- REQUIRED ACTION A:
In the source rows, retype the lines beginning with the line containing "readily available and customized ingenuity." and continuing through the line containing "sensibilities. If space", with both of those lines included.

From: Steven Rostedt <rostedt@goodmis.org>

The trace.c file was a dumping ground for most tracing code. Start
organizing it better by moving various functions out into their own files.
Move all the snapshot code, including the max trace code into its own
trace_snapshot.c file.

Signed-off-by: Steven Rostedt (Google) <rostedt@goodmis.org>
---
Changes since v1: https://patch.msgid.link/20260206195936.803146337@kernel.org

- Rebased on top of v7.0-rc2

- Fixed up a few config issues

 include/linux/ftrace.h        |    2 +-
 kernel/trace/Makefile         |    1 +
 kernel/trace/trace.c          | 1273 ++-------------------------------
 kernel/trace/trace.h          |  105 ++-
 kernel/trace/trace_snapshot.c | 1067 +++++++++++++++++++++++++++
 5 files changed, 1230 insertions(+), 1218 deletions(-)

- REQUIRED ACTION B:
According to the patch message, which file does all the snapshot code move into?

Source rows:
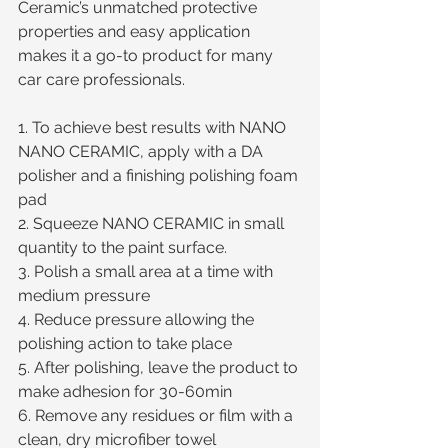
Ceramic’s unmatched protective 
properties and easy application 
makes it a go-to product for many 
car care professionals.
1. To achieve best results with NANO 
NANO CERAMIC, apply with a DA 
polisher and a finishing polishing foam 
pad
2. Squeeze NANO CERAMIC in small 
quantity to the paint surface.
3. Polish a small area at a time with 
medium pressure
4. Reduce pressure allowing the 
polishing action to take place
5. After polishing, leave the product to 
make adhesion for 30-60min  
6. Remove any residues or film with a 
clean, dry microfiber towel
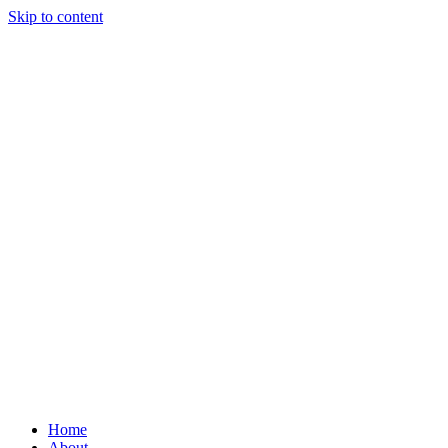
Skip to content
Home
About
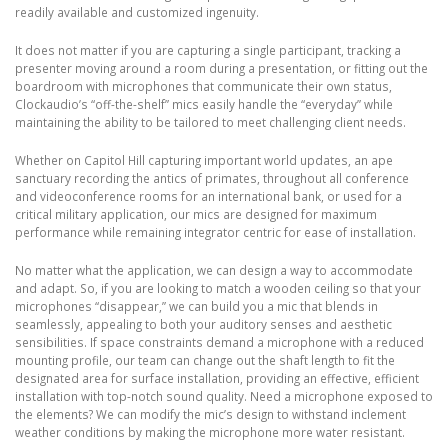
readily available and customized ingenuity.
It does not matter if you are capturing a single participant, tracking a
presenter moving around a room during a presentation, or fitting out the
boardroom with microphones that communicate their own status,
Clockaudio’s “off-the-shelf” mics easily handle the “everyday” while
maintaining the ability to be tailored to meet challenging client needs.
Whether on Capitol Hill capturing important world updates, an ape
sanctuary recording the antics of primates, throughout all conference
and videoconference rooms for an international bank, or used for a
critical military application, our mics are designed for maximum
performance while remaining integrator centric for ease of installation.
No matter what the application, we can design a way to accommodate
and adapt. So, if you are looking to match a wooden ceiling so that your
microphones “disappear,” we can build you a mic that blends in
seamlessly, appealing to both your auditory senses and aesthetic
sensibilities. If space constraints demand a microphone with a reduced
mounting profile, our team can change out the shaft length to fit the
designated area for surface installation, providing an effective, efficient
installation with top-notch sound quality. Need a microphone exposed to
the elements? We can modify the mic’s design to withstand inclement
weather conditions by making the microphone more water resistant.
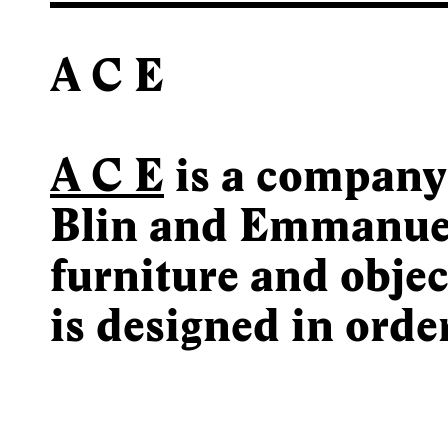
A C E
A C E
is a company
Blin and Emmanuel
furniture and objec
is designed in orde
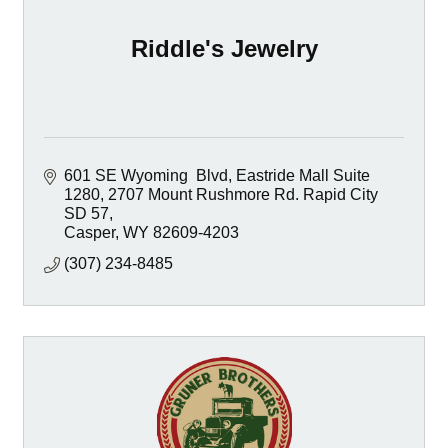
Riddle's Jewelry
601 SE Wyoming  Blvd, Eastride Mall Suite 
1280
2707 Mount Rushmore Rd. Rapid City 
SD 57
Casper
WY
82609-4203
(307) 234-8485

...

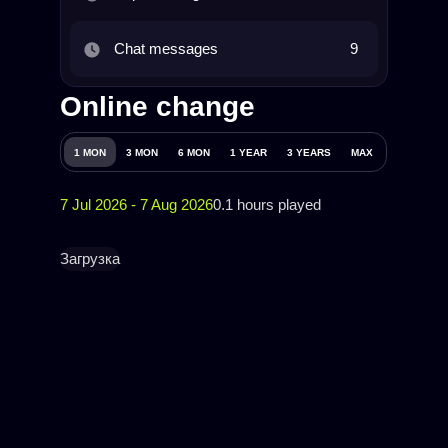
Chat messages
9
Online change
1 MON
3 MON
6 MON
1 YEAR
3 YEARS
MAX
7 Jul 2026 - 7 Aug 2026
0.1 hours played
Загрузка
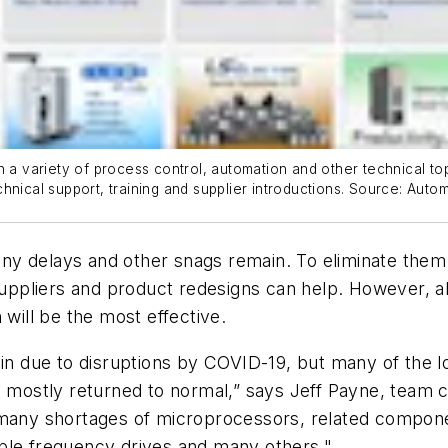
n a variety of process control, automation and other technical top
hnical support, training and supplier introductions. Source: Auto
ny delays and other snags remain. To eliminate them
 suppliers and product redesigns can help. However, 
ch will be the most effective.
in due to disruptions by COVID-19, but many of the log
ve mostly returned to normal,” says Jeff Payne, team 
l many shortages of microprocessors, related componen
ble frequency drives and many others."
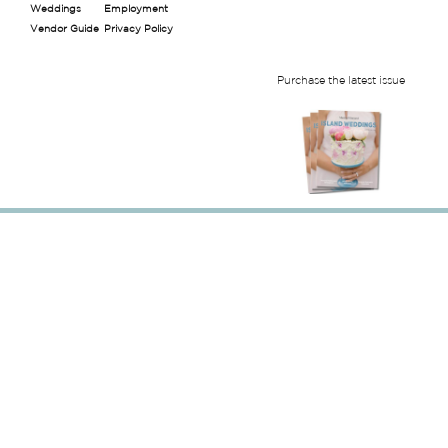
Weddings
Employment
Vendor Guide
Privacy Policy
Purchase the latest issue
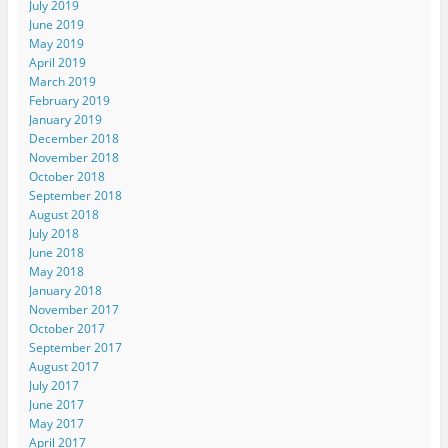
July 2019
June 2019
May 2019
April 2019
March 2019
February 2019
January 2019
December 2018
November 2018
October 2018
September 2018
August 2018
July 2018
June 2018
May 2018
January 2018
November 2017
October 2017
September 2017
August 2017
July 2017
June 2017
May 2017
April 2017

- TASK ANSWER A:
readily available and customized ingenuity.
It does not matter if you are capturing a single participant, tracking a
presenter moving around a room during a presentation, or fitting out the
boardroom with microphones that communicate their own status,
Clockaudio’s “off-the-shelf” mics easily handle the “everyday” while
maintaining the ability to be tailored to meet challenging client needs.
Whether on Capitol Hill capturing important world updates, an ape
sanctuary recording the antics of primates, throughout all conference
and videoconference rooms for an international bank, or used for a
critical military application, our mics are designed for maximum
performance while remaining integrator centric for ease of installation.
No matter what the application, we can design a way to accommodate
and adapt. So, if you are looking to match a wooden ceiling so that your
microphones “disappear,” we can build you a mic that blends in
seamlessly, appealing to both your auditory senses and aesthetic
sensibilities. If space constraints demand a microphone with a reduced

- TASK ANSWER B:
trace_snapshot.c